Pumping breast milk: A field report

Nora from the MomaSquad team shares how she returned to work after the birth of her daughter Sofia and how breastfeeding in the workplace has been in practice for her.

Even before my daughter Sofia was born in September, I had decided to return to my old job after two months of maternity leave. When the time came, everything went really smoothly. I was able to take the little one to work on my three half-days a week without any problems and the two of us were always a small attraction for our colleagues in the team. I could be near Sofia and still get my work done.

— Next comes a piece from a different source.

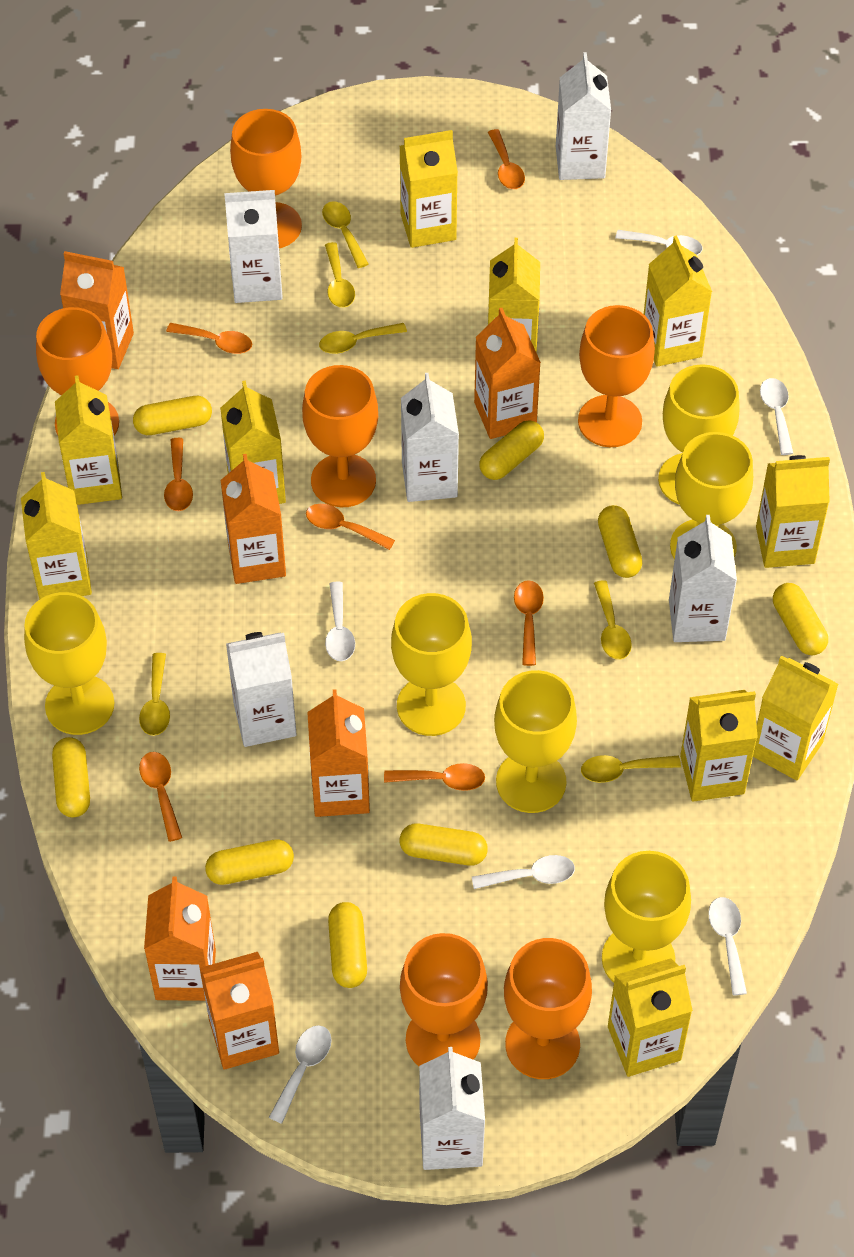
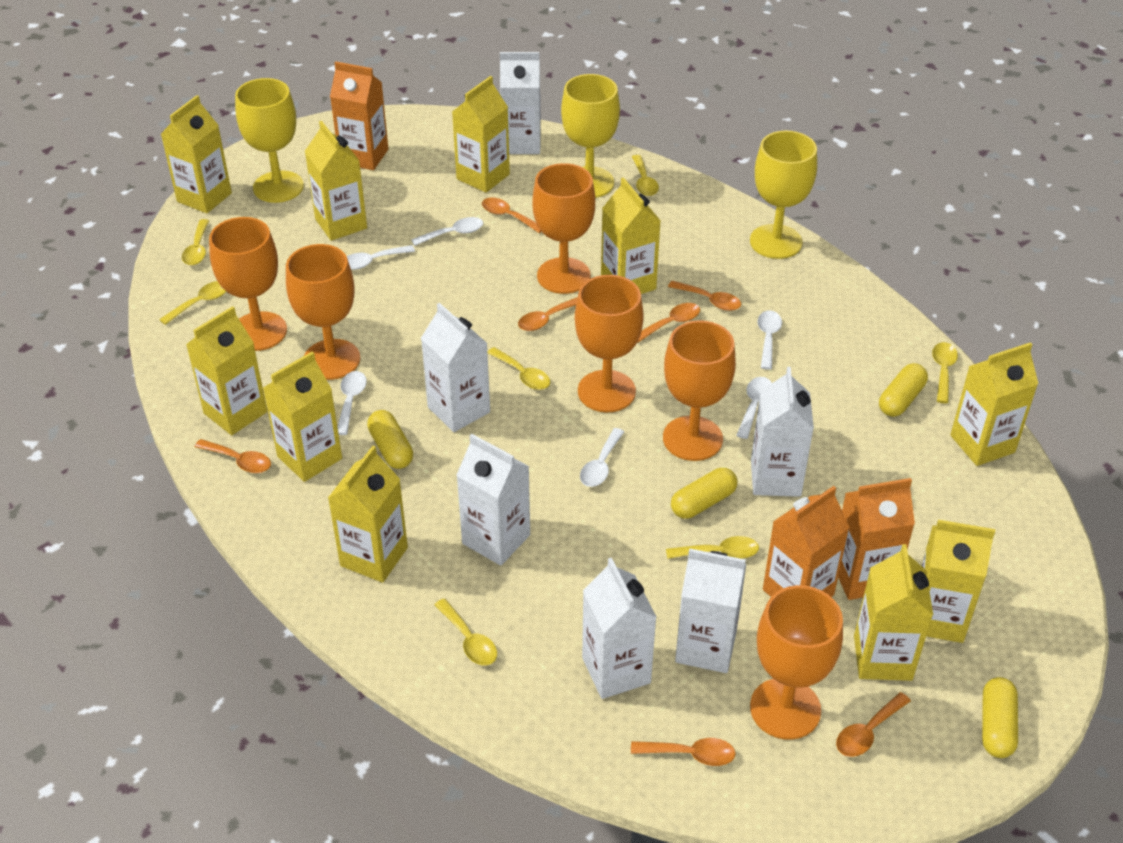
orange carton: 6 -> 3
yellow capsule: 8 -> 4
yellow goblet: 6 -> 3
yellow spoon: 6 -> 7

Before returning to work, I had often thought about what it would be like to breastfeed at work. Although I actually knew that it would be possible without any problems due to the premises and the attitude of my superiors, a small uncertainty remained. However, it quickly became apparent that any minor concerns were completely unfounded. Sofia didn’t mind the office atmosphere at all and drank calmly. And breastfeeding was also very relaxed for me, which may also be due to the fact that only women are sitting around me and I didn’t even have to get up to feed my little one.


expressing breast milk

When Sofia became more and more mobile and she got bored in the stroller, I left her with my in-laws during the day. Before that, we started teaching her to drink from the bottle together. I pumped milk regularly, which wasn’t a problem at home or in the office, and then bottle-fed it to the little one. It worked really well at first and she drank well and calmly. My breast pump, which is very quiet and therefore didn’t bother anyone at work, was particularly practical for me. In addition, I can only recommend every mother to buy a breast pump with milk containers like I did. Because that made it possible for me to always be able to put the pumped milk straight into the fridge.

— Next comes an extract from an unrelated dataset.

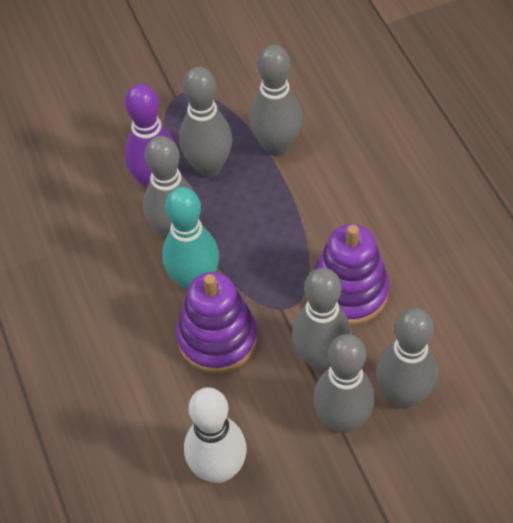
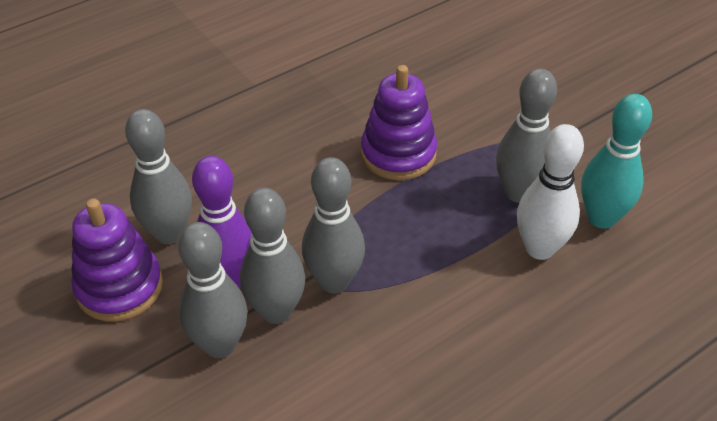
grey bowling pin: 6 -> 5

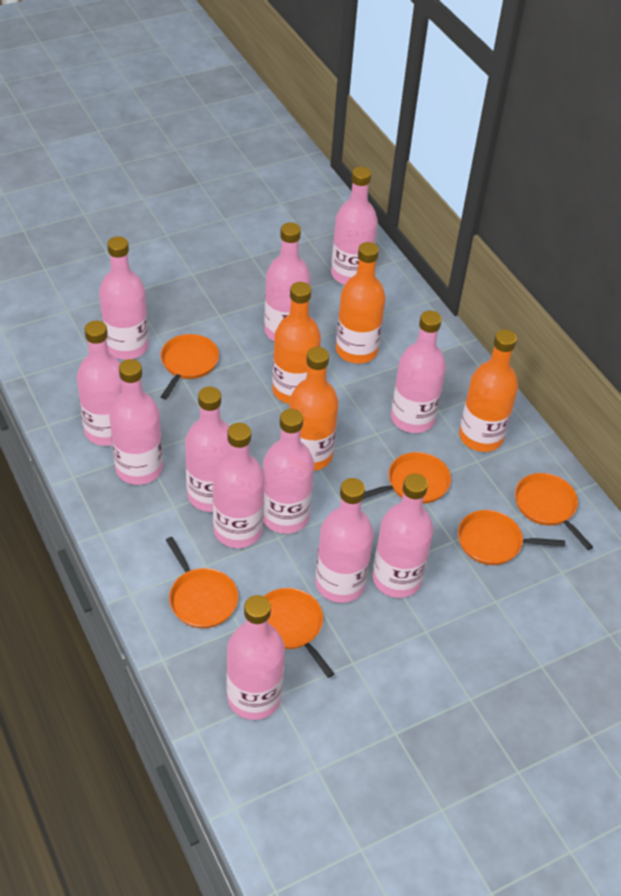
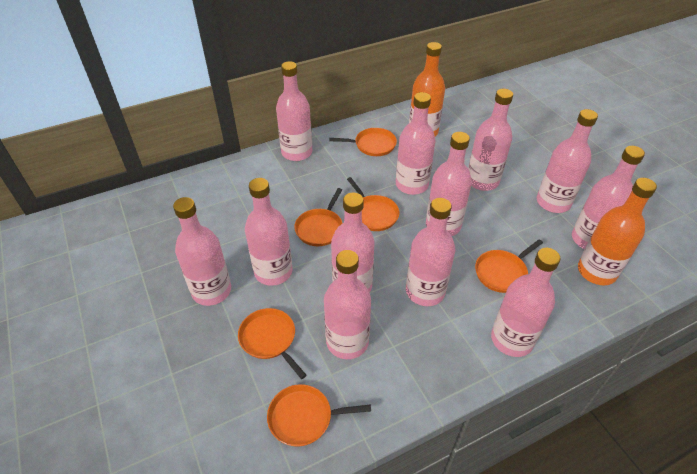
orange bottle: 4 -> 2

Small hurdles don’t throw us off course

But then, from one day to the next, Sofia suddenly refused the bottle. Nothing could be done. She would rather not drink anything from 7:00 a.m. to 1:30 p.m. than take the bottle. The advantage of the whole situation was that I could stock up on my milk supply and we could freeze a few portions of breast milk for later.

However, this advantage was immediately negated by the fact that one evening my husband did not close the freezer compartment properly. Now we sat there without milk and the stress meant that during the time in the office I suddenly only pumped 40 ml instead of 180 ml. In the meantime, thanks to breastfeeding tea and a lot of confidence, everything is going well and thanks to the introduction of supplementary food, Sofia needs less milk.

All in all, I can say that I can easily combine breastfeeding with work. Of course there are sometimes stupid situations, for example if you forgot your breast pump and have to try to subtly convey to the male boss that you have to go home because you are under “pressure”. In order for the compatibility of breastfeeding and working to really work, the following things simply have to be in place:

  • You need a family to support you
  • A supervisor who understands
  • Colleagues who take it easy on breastfeeding in the office and even remind you of the pumped milk in the fridge
  • Of course, modern breastfeeding aids make it much easier for you to breastfeed at work

My appeal and that of the entire MomaSquad team therefore goes particularly to employers in Germany. Because it is only possible to combine family and work while breastfeeding if they understand and allow flexibility. The accommodation also creates loyalty among the mothers towards the company and guarantees the employer a secure and reliable workforce.